Assigned task: In the entries below, find the line with "and lastly i" and the line with "at the end you will end up having the all"; give again those lines and every line between them, exactly.

---- Given data

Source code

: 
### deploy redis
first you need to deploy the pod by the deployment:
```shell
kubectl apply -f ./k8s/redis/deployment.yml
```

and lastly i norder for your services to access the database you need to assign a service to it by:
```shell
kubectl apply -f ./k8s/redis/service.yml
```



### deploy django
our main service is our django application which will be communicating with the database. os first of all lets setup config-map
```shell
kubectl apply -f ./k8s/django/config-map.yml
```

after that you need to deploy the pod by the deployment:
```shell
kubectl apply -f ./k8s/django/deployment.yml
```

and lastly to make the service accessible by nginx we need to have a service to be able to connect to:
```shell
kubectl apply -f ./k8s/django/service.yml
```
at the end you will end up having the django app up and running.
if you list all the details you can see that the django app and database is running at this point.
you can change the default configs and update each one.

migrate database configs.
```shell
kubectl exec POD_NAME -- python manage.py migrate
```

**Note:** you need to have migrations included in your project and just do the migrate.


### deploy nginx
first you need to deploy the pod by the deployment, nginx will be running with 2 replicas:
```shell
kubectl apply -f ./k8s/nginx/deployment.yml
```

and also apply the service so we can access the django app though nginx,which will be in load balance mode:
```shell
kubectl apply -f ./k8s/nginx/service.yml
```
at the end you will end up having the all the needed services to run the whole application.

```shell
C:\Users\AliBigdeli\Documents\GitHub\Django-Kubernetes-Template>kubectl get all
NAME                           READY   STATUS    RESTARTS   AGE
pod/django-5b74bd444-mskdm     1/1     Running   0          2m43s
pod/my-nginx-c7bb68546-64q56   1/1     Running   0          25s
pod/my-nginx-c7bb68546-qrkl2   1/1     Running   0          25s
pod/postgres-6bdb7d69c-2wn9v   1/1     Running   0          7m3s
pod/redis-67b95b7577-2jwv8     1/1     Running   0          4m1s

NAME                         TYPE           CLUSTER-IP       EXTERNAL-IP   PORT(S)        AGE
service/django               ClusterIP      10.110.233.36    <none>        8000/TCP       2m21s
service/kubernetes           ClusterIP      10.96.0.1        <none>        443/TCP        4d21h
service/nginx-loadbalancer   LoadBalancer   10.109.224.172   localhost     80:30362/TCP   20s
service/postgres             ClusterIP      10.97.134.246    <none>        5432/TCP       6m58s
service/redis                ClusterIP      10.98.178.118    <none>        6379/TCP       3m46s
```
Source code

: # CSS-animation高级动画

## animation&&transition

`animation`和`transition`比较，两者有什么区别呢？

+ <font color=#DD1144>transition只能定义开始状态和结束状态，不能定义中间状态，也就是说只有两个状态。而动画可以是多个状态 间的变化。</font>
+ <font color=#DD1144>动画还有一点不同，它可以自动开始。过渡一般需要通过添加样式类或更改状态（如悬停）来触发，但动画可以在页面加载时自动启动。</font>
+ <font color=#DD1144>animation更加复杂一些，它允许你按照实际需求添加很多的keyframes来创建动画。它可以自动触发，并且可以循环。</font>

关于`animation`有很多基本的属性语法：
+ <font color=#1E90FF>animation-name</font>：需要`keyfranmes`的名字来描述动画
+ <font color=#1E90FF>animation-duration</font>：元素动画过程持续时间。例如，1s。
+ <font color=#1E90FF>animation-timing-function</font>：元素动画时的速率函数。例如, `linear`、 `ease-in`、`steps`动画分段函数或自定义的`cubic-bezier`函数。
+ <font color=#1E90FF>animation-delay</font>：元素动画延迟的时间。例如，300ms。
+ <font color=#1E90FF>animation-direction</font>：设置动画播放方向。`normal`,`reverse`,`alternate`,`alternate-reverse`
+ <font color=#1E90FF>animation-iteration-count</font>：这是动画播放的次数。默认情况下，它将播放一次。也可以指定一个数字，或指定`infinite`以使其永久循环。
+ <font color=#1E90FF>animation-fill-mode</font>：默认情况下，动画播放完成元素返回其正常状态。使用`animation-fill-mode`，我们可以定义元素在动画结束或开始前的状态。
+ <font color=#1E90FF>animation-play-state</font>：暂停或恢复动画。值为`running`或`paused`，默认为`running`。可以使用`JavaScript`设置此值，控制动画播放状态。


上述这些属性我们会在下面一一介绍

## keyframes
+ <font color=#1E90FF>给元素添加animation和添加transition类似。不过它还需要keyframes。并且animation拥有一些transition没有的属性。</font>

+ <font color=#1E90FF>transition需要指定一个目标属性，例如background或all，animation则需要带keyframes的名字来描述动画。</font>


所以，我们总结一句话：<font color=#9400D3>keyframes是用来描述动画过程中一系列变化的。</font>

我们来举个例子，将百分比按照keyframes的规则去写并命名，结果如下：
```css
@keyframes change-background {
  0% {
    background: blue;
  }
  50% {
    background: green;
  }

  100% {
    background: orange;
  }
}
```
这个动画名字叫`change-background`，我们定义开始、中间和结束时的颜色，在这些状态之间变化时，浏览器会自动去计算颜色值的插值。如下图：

--------

Result of the exercise:
and lastly i norder for your services to access the database you need to assign a service to it by:
```shell
kubectl apply -f ./k8s/redis/service.yml
```



### deploy django
our main service is our django application which will be communicating with the database. os first of all lets setup config-map
```shell
kubectl apply -f ./k8s/django/config-map.yml
```

after that you need to deploy the pod by the deployment:
```shell
kubectl apply -f ./k8s/django/deployment.yml
```

and lastly to make the service accessible by nginx we need to have a service to be able to connect to:
```shell
kubectl apply -f ./k8s/django/service.yml
```
at the end you will end up having the django app up and running.
if you list all the details you can see that the django app and database is running at this point.
you can change the default configs and update each one.

migrate database configs.
```shell
kubectl exec POD_NAME -- python manage.py migrate
```

**Note:** you need to have migrations included in your project and just do the migrate.


### deploy nginx
first you need to deploy the pod by the deployment, nginx will be running with 2 replicas:
```shell
kubectl apply -f ./k8s/nginx/deployment.yml
```

and also apply the service so we can access the django app though nginx,which will be in load balance mode:
```shell
kubectl apply -f ./k8s/nginx/service.yml
```
at the end you will end up having the all the needed services to run the whole application.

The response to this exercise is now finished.